Having contacted them today about its non arrival they said they had a number of payments which did not have recorded orders! Some of which were for this hose! If you're waiting for one you might want to contact them on 023 92461138

Frantone


----------



## asprn (Feb 10, 2006)

Frantone said:


> This hose was identified here recently as a flow through flat hose at a good price from Bargains UK. Has anybody else ordered one and not received it?
> Having contacted them today about its non arrival they said they had a number of payments which did not have recorded orders! Some of which were for this hose! If you're waiting for one you might want to contact them on 023 92461138
> 
> Frantone


It was my order on a previous thread - £25 reduced to £10. It arrived in a couple of days and I was so pleased with it, I ordered a second, which also arrived in a couple of days.

No complaints from me.

Dougie.


----------



## Tucano (Jun 9, 2006)

After asprns appraisal of this hose my brother in law and myself bought one each, we are very happy with them and they arrived within two days.
Hope you get yours sorted,
Regards,
Norman


----------



## 98452 (Apr 2, 2006)

Is there a link on there website?


----------



## 88870 (May 10, 2005)

Hmmm, mines not arrived yet!
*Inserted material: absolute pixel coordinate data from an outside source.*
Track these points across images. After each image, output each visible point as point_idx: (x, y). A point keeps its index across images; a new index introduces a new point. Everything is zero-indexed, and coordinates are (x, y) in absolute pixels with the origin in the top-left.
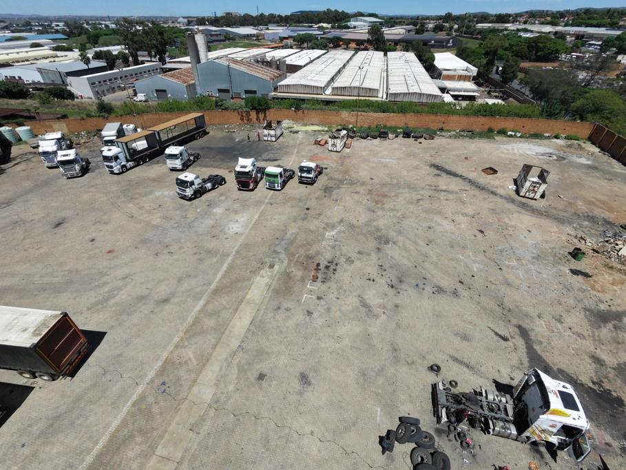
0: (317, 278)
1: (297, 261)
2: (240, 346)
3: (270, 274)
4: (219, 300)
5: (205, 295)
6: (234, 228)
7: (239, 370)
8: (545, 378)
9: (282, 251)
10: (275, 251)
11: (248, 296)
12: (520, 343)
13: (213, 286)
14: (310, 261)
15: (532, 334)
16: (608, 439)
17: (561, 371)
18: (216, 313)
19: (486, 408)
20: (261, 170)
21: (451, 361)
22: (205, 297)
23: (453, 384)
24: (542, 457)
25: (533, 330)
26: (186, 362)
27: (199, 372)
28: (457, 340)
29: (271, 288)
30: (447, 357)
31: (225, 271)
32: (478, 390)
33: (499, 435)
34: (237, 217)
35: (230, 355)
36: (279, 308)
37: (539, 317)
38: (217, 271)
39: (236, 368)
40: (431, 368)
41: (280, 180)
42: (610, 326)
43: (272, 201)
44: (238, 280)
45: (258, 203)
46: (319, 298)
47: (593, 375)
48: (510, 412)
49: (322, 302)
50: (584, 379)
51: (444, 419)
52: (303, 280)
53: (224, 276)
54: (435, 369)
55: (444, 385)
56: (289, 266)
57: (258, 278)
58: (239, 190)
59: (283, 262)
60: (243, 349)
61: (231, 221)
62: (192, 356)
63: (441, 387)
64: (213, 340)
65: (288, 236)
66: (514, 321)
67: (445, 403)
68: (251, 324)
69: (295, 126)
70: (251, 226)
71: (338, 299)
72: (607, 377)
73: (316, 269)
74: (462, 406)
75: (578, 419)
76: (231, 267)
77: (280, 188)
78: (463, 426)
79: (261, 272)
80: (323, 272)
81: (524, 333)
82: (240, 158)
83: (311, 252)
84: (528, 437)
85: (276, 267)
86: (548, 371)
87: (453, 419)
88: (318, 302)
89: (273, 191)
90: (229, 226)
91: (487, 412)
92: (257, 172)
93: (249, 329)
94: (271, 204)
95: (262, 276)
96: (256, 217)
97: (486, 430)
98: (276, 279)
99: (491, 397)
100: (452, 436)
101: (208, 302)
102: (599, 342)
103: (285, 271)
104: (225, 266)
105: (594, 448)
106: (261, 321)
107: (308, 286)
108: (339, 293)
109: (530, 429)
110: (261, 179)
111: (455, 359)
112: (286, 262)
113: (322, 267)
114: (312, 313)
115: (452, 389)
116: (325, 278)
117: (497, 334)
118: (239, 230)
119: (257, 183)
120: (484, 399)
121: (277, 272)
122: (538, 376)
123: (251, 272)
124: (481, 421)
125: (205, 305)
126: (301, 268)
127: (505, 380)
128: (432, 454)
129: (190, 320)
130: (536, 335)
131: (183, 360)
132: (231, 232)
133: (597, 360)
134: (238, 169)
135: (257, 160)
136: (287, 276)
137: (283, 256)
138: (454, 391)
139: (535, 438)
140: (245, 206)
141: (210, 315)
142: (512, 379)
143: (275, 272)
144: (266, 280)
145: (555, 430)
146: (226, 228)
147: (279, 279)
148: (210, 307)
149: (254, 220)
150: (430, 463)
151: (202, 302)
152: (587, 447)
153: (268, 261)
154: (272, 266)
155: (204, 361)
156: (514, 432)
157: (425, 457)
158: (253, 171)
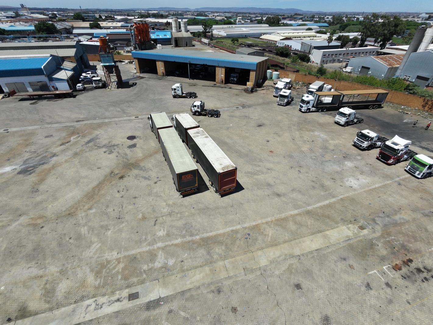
0: (400, 269)
1: (389, 241)
3: (356, 231)
4: (307, 218)
5: (301, 209)
6: (352, 182)
7: (288, 268)
9: (381, 225)
10: (374, 220)
11: (327, 233)
13: (310, 208)
14: (402, 251)
18: (300, 225)
20: (411, 155)
22: (300, 211)
29: (349, 242)
31: (324, 205)
34: (360, 177)
36: (345, 259)
38: (319, 201)
39: (287, 265)
41: (425, 170)
43: (402, 182)
44: (328, 217)
45: (387, 177)
46: (387, 284)
49: (388, 290)
52: (383, 259)
53: (321, 208)
56: (378, 239)
57: (344, 227)
58: (377, 158)
59: (374, 232)
60: (299, 259)
61: (353, 176)
64: (287, 238)
65: (397, 217)
68: (316, 250)
70: (367, 189)
71: (409, 303)
73: (404, 262)
76: (330, 206)
77: (419, 177)
79: (350, 225)
80: (411, 270)
82: (396, 135)
83: (411, 245)
85: (365, 232)
88: (384, 286)
89: (409, 175)
90: (350, 179)
92: (406, 153)
93: (311, 252)
94: (400, 184)
95: (349, 229)
96: (377, 186)
98: (358, 239)
101: (299, 214)
103: (371, 240)
104: (327, 202)
107: (384, 267)
108: (414, 300)
110: (406, 160)
112: (378, 234)
113: (413, 265)
114: (371, 289)
116: (409, 277)
118: (355, 186)
119: (398, 161)
121: (363, 235)
123: (342, 219)
125: (297, 215)
126: (389, 249)
129: (283, 216)
132: (348, 184)
134: (388, 143)
135: (413, 144)
136: (371, 245)
137: (378, 228)
140: (373, 172)
141: (296, 223)
144: (350, 234)
146: (346, 179)
147: (361, 241)
148: (299, 218)
149: (374, 187)
151: (296, 212)
153: (362, 222)
154: (362, 228)
155: (274, 244)
158: (402, 150)
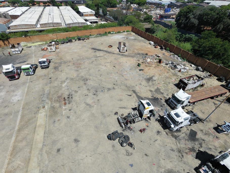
0: (66, 103)
1: (55, 101)
2: (43, 145)
3: (44, 111)
4: (23, 133)
5: (14, 134)
6: (15, 99)
7: (47, 154)
8: (142, 101)
9: (46, 99)
10: (43, 101)
11: (38, 124)
12: (134, 95)
13: (17, 128)
14: (60, 98)
15: (136, 91)
16: (158, 109)
17: (145, 98)
18: (24, 138)
19: (132, 117)
20: (19, 68)
21: (120, 109)
23: (122, 115)
24: (148, 121)
25: (136, 90)
26: (18, 167)
27: (27, 166)
28: (119, 102)
29: (48, 116)
30: (118, 108)
31: (20, 119)
32: (129, 113)
33: (138, 122)
34: (15, 93)
35: (40, 151)
36: (55, 122)
37: (136, 86)
38: (16, 121)
39: (45, 154)
40: (115, 114)
41: (31, 70)
42: (151, 81)
43: (31, 80)
44: (29, 120)
45: (24, 83)
46: (70, 110)
47: (151, 95)
48: (138, 114)
49: (72, 111)
50: (150, 97)
51: (124, 126)
52: (60, 107)
53: (21, 121)
54: (116, 113)
55: (120, 117)
56: (52, 104)
57: (39, 114)
58: (10, 80)
59: (48, 103)
60: (45, 145)
61: (12, 96)
62: (20, 163)
63: (120, 118)
64: (28, 150)
65: (46, 92)
66: (131, 90)
67: (122, 121)
68: (44, 134)
69: (28, 44)
70: (25, 95)
71: (77, 107)
72: (154, 94)
73: (64, 100)
74: (127, 120)
75: (152, 107)
76: (23, 116)
77: (33, 74)
78: (129, 125)
79: (40, 112)
80: (67, 100)
81: (134, 92)
82: (3, 66)
83: (59, 95)
84: (143, 118)
85: (46, 107)
86: (142, 99)
87: (126, 125)
88: (70, 112)
89: (30, 76)
90: (13, 98)
91: (133, 118)
92: (17, 69)
93: (44, 137)
94: (32, 82)
96: (26, 90)
97: (134, 122)
98: (48, 111)
99: (132, 113)
100: (127, 129)
101: (17, 136)
102: (150, 86)
103: (51, 106)
104: (19, 117)
105: (156, 112)
106: (48, 130)
107: (64, 108)
108: (77, 105)
109: (143, 116)
110: (21, 72)
111: (121, 108)
112: (50, 103)
113: (66, 98)
114: (69, 117)
115: (123, 116)
116: (69, 102)
117: (128, 95)
118: (19, 98)
119: (19, 75)
120: (131, 115)
121: (47, 108)
122: (141, 102)
123: (34, 114)
124: (132, 121)
125: (16, 138)
126: (57, 102)
127: (134, 107)
128: (124, 138)
129: (10, 149)
130: (137, 91)
131: (16, 167)
132: (15, 101)
133: (151, 91)
134: (4, 71)
135: (14, 64)
136: (53, 108)
137: (47, 101)
138: (123, 117)
139: (145, 117)
140: (17, 87)
141: (21, 141)
142: (136, 105)
143: (47, 109)
144: (44, 114)
145: (148, 113)
146: (11, 100)
147: (50, 111)
148: (20, 138)
150: (124, 140)
151: (14, 138)
152: (155, 113)
153: (41, 106)
154: (44, 107)
155: (28, 161)
156: (140, 119)
157: (122, 140)
158: (14, 70)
Will have to call them tomorrow. Thanks for this Frantone.


----------



## asprn (Feb 10, 2006)

RR said:


> Is there a link on there website?


http://www.bargains.uk.com/shop/product_info.php/cPath/16/products_id/361?osCsid=31fe1fc94...


----------



## 98452 (Apr 2, 2006)

asprn said:


> RR said:
> 
> 
> > Is there a link on there website?
> ...


Thank you!! :wink:

Can you connect one to the other giving you 100 ft?


----------



## 88927 (May 10, 2005)

Hi John
We have something very similar and at the end of the day it is basically just like a garden hose, so if you get the male and female couplings that fit onto a garden hose, you can extend it mate.....
Hope this helps

Keith


----------



## asprn (Feb 10, 2006)

RR said:


> asprn said:
> 
> 
> > RR said:
> ...


Yep - that's why I went for the second one.

Dougie.


----------